When investigators learned that Osama bin Laden had been sending emails not by clicking "send" but by assigning his aides to take them to a web cafe on a memory stick, the first reaction of the tech-savvy observer might have been to marvel at how an old-fashioned approach had stymied the authorities.

Compared to earlier generations of terrorists, though, Bin Laden and his cohorts have benefited from an extraordinary technological advance that renders any search for their actions akin to that for a needle in a haystack. The al-Qa'ida leader's simple evasion of his enemies' attentions is only the latest chapter in an online revolution that has transformed terrorism, and left modern governments with a more complex investigative problem than any of their predecessors have faced.

For those who plot terror, on the other hand, the world of information technology means a dilemma. Digital messages can be sent to the most far-flung corners of their networks in an instant. A message posted to a website by al-Qa'ida over a week ago lamenting the death of Osama bin Laden, for example, was the best and quickest way its remaining leadership had to galvanise followers in multiple countries to rise up and fight back.

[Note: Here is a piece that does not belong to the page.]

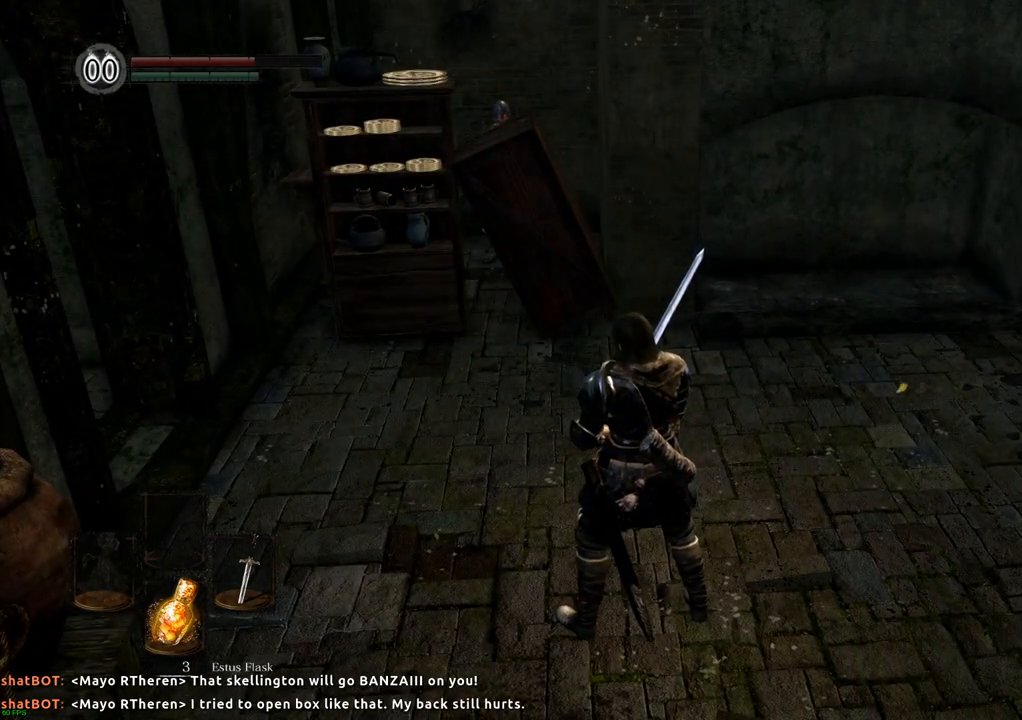
{"buttons": [], "left_stick": "up-left", "right_stick": "center", "events": [[67, "left_stick", "left"], [117, "left_stick", "up-left"]]}
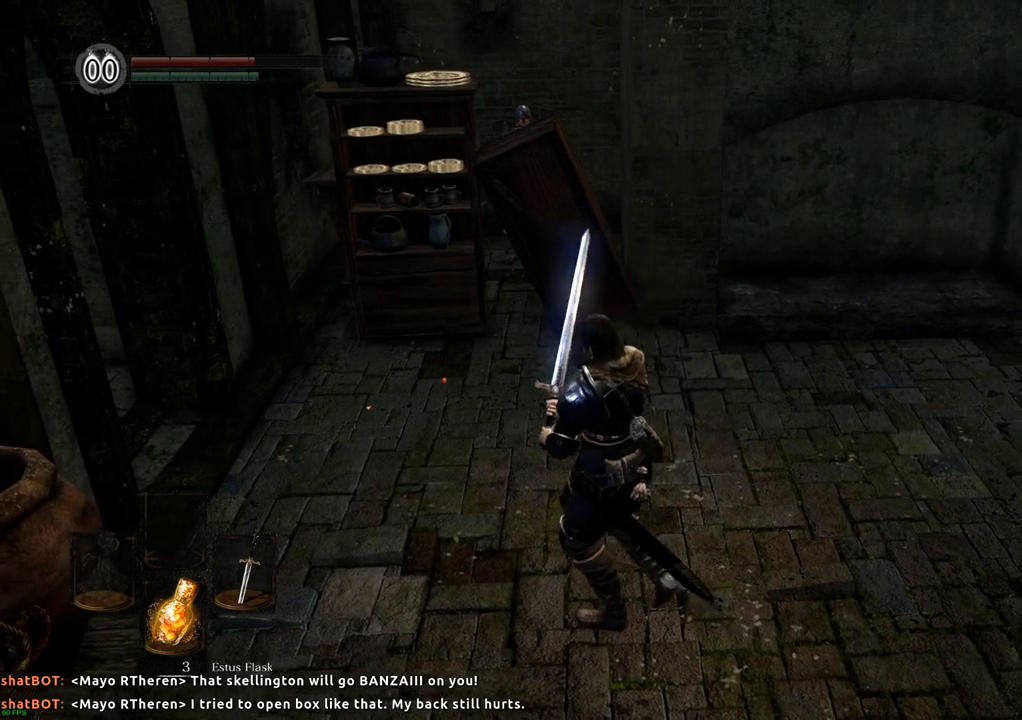
{"buttons": [], "left_stick": "center", "right_stick": "center", "events": [[300, "left_stick", "center"]]}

But what was true in the past remains so today: every time you send out a communication, whether scribbled in code on a tightly folded wad of paper or in an email, someone may be trying to trace it back to you.

How to capture what is said over phone lines, via Skype or in emails is something western governments spend untold hours and sums of public money trying to figure out. It is a peril that Bin Laden understood well. Not only did he have no internet connection at the Pakistani lair where he was killed, he didn't even dare have a phone line. He still found a way to keep communicating with his troops via email and stay in charge of his network's operations.

How he managed it, though, did not exactly depend on a sizzling grasp of the latest hardware and software. His solution was so basic, that probably folk at the National Security Agency never thought about it despite billions spent on intelligence-gathering.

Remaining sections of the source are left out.